To attain a leadership position in the pulmonary drug delivery market, Dura Pharmaceuticals' management adopted a two-pronged growth strategy: generate ongoing, incremental revenue through the sale of in-licensed and acquired specialty pharmaceuticals to the niche respiratory care market; and simultaneously develop its leading-edge Dryhaler(TM) product for use with both respiratory and nonrespiratory drugs. The pulmonary drug delivery market could one day include one of every five U.S. consumers.

R&D Options
To develop its new product offering, Dura had to address a broad range of R&D challenges, from chemical and engineering expertise to U.S. Food and Drug Administration (FDA) trials and clinical testing. Management wanted a new offering that eliminated the need for chlorofluorocarbons (CFCs) to "power" the device. The environmentally hazardous CFCs were scheduled to be banned within five years. The redesign provided the chance to incorporate improved design features, making it easier for patients to coordinate inhalation and drug delivery.

Given its new product development issues, Dura needed an R&D staff with a broad base of skills in fine particle technology and chemistry, drug delivery systems, and engineering. Dura's in-house staff was unable to meet these challenges simultaneously.

Accordingly, Dura began exploring alternative R&D options, including corporate alliances and contract development agreements. It concluded that an outsourcing R&D agreement with a contract lab offered greater flexibility and access to broad science and engineering skills. Dura selected SRI for its track record in advanced chemical and biological sciences, engineering, and innovative drug delivery systems.

Conquering Key Technology Milestones
Dura's non-chlorfluorocarbon inhalation device uses a blended powder formulation of an active drug ingredient mixed with a nonactive carrier. With slight inhalation from the patient, the dispenser is automatically activated, eliminating the awkward coordination of a metered dose inhaler that makes most devices difficult for children and seniors to use. The amount of drug inhaled into the lung from the Dura device does not depend on the respiratory capacity of the patient--which is a clear advantage for patients with respiratory diseases.

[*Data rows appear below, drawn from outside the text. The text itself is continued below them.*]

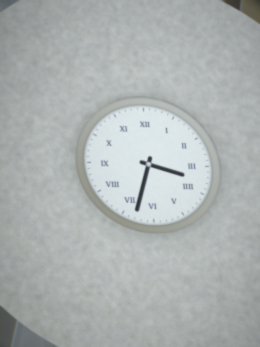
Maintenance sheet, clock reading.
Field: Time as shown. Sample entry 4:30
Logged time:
3:33
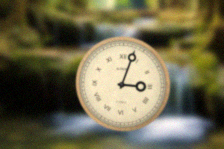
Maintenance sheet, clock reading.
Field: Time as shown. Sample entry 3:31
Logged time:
3:03
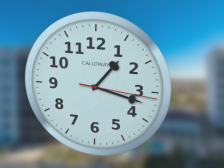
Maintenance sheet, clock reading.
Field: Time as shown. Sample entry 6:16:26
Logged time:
1:17:16
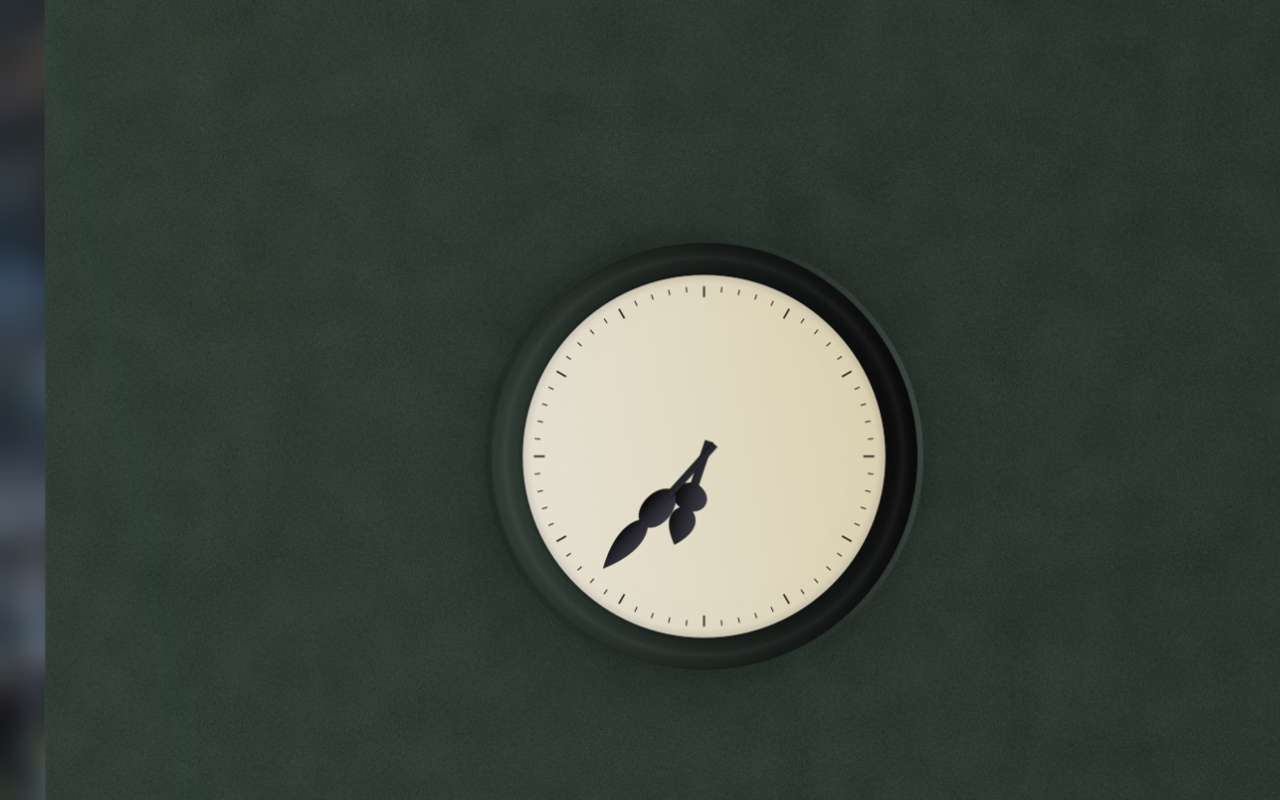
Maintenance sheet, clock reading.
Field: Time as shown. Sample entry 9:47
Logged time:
6:37
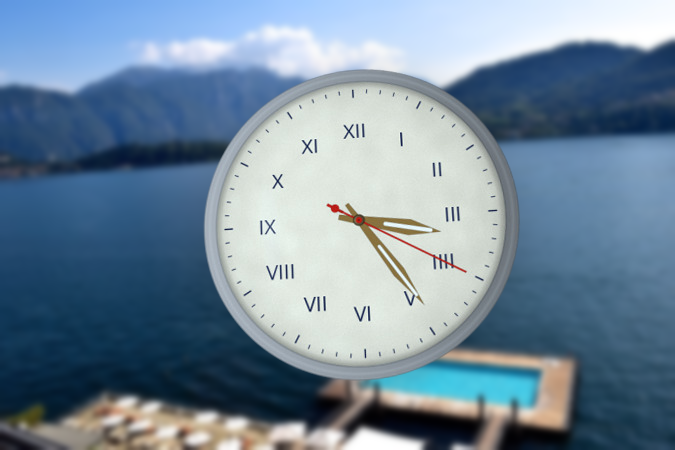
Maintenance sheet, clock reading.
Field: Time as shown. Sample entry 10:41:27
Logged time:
3:24:20
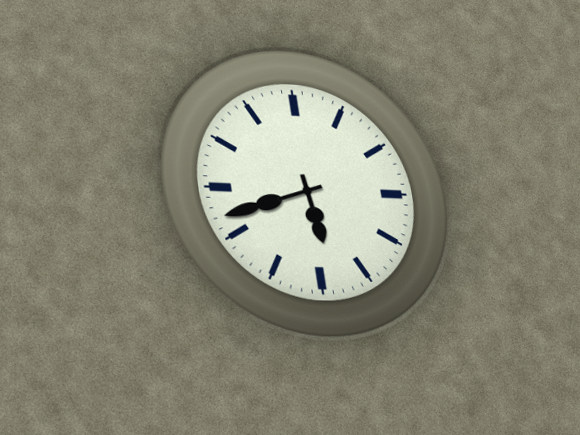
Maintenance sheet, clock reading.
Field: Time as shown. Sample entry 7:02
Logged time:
5:42
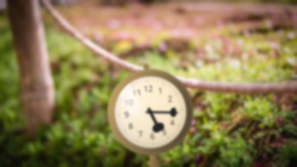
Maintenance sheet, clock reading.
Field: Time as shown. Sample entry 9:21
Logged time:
5:16
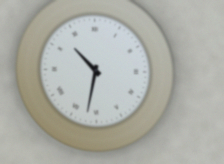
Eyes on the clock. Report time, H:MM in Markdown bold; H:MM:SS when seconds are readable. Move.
**10:32**
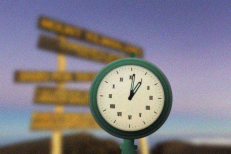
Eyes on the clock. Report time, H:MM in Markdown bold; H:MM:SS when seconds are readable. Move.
**1:01**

SRI used its expertise in drug milling to develop a customized method for producing the uniform fine drug powder required for delivery to the lung. Special blending techniques were then developed to ensure uniform concentrations of the active drug in the inert carrier. A new powder filler was invented and built at SRI that could produce uniform packaged doses. Stability tests were conducted to ensure the adequacy of the packaging and Good Manufacturing Practices (GMP) cleanroom protocols used in production of clinical trial packages. Dura later adopted these procedures for use in its own manufacturing facilities. SRI also developed new methods and gathered extensive laboratory data required by the FDA to estimate the amount of active drug the Dura device delivered to patients in clinical trials.

Other R&D Benefits
Dura leveraged its R&D outsourcing relationship and Dryhaler(TM) innovation to raise $13 million in additional funds. These funds were used to create Dura Delivery Systems Inc. (DDSI), a separate research corporation established to develop asthma drugs for use in the Dryhaler(TM).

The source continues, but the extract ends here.